Once upon a time, I was married. We stayed married for 10 years in the way that some people should not. With all of the traumas, flaws, and bad habits we’d each accumulated in our 21 years, which is how old we were when he and I tied the proverbial knot, we never should have gotten married. Hindsight is 20-20.
But one magical, good thing came from us splitting back in 2009: I started going to counseling. Through the walls of my midwestern stubborness, I realized that the ending of that 10-year relationship (while I was in the middle of working towards my master’s degree) was too much for me to handle on my own. One of the first counseling homework assignments I was given then was to begin tracking my thoughts in a journal.
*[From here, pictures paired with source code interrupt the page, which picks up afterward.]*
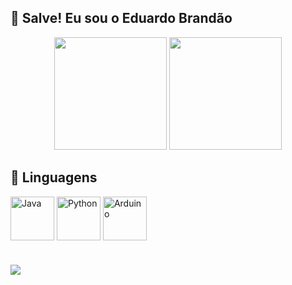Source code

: ## 👋 Salve! Eu sou o Eduardo Brandão

<div align="center">
  <img height="180em" src="https://github-readme-stats.vercel.app/api?username=hadawardbs&show_icons=true&theme=radical&count_private=true"/>
  <img height="180em" src="https://github-readme-stats.vercel.app/api/top-langs/?username=hadawardbs&layout=compact&langs_count=7&theme=radical"/>
</div>

## 👾 Linguagens

<div style="display: inline-block">
  <img align="center" alt="Java" height="70" width="70" src="https://cdn.jsdelivr.net/gh/devicons/devicon@latest/icons/java/java-original.svg">
  <img align="center" alt="Python" height="70" width="70" src="https://cdn.jsdelivr.net/gh/devicons/devicon@latest/icons/python/python-original.svg">
  <img align="center" alt="Arduino" height="70" width="70" src="https://cdn.jsdelivr.net/gh/devicons/devicon@latest/icons/arduino/arduino-original.svg">
</div>

#

<a href="https://www.linkedin.com/in/eduardo-brandao-silva/" target="_blank">
  <img src="https://img.shields.io/badge/-LinkedIn-%230077B5?style=for-the-badge&logo=linkedin&logoColor=white" target="_blank">
  <p></p>
</a>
I was skeptical and a little resistant, but one thing I was generally good at was being a student. So I did my homework.
It’s been 16 years since I went to my first counseling session. I was 31 years old. That session was loooooooong overdue, but I’m glad I didn’t further delay it. I joke that I have the emotional intelligence of a 16-year-old, since it’s been that long since I first began my journey of personal improvement.
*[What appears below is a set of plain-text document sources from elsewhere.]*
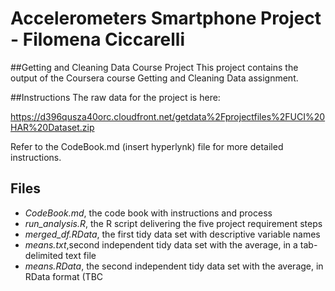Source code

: # Accelerometers Smartphone Project - Filomena Ciccarelli

##Getting and Cleaning Data Course Project
This project contains the output of the Coursera course Getting and Cleaning Data assignment.

##Instructions
The raw data for the project is here:

https://d396qusza40orc.cloudfront.net/getdata%2Fprojectfiles%2FUCI%20HAR%20Dataset.zip

Refer to the CodeBook.md (insert hyperlynk) file for more detailed instructions.

## Files
* *CodeBook.md*, the code book with instructions and process
* *run_analysis.R*, the R script delivering the five project requirement steps
* *merged_df.RData*, the first tidy data set with descriptive variable names
* *means.txt*,second independent tidy data set with the average, in a tab-delimited text file
* *means.RData*, the second independent tidy data set with the average, in RData format (TBC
And connected to that first session, today I’ll begin my 16th journal in 16 years today. I’m still doing my homework.
Whenever I look back through any of my journals, it’s powerful to think of how much has happened. Each journal has its own flavor: some I’ve handmade, some I bought because they were pretty, some I bought to support the art museum where I bought them from, some I was gifted. Both the last one (the blue and white one) and the new one (pretty, iridescent lemons) are purchases. Designs I thought were pretty, along with well-constructed books.
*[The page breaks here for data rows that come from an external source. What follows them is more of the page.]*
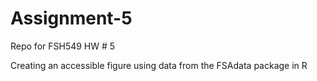 # Assignment-5
Repo for FSH549 HW # 5

Creating an accessible figure using data from the FSAdata package in R
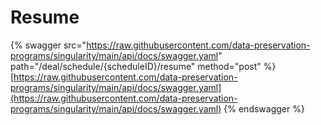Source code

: # Resume

{% swagger src="https://raw.githubusercontent.com/data-preservation-programs/singularity/main/api/docs/swagger.yaml" path="/deal/schedule/{scheduleID}/resume" method="post" %}
[https://raw.githubusercontent.com/data-preservation-programs/singularity/main/api/docs/swagger.yaml](https://raw.githubusercontent.com/data-preservation-programs/singularity/main/api/docs/swagger.yaml)
{% endswagger %}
My story in St. Pete isn’t quite closed yet. But it’s closing. It will be a part of this next journal as I transition to a new phase in my life. As I’m in the process of transitioning…
These 16 years of journals hold expressions of joy, grief, loved ones, loved ones gone, loved ones who will be gone sooner than I’d like.
I know folks don’t like unsolicited advice any more than I do, but I do offer this: Journaling has been one of the most important tools in my personal growth of me being able to identify how I’m feeling, my emotional intelligence, and processing through challenging decisions or problems in my life. I highly recommend making it a part of your daily or weekly practice. And I highly recommend using pen and paper if that’s accessible to you.
Closing Out
Finishing this journal now seems timely. While I’m still in a bit of limbo with selling my house and moving, my time in St. Pete is winding down. And certain other things are as well. Finishing this journal feels important to me, as finishing every past journal has.
I don’t often flip back through older journals, and I’ve sometimes thought about what I should do with them. Tossing them just doesn’t feel right, so I keep packing them up across the different places I live to unpack them for a new habitat on a bookshelf. They all feel important.
Do you have something like that in your life? If not a journal, something that you will take with you no matter where you move or go?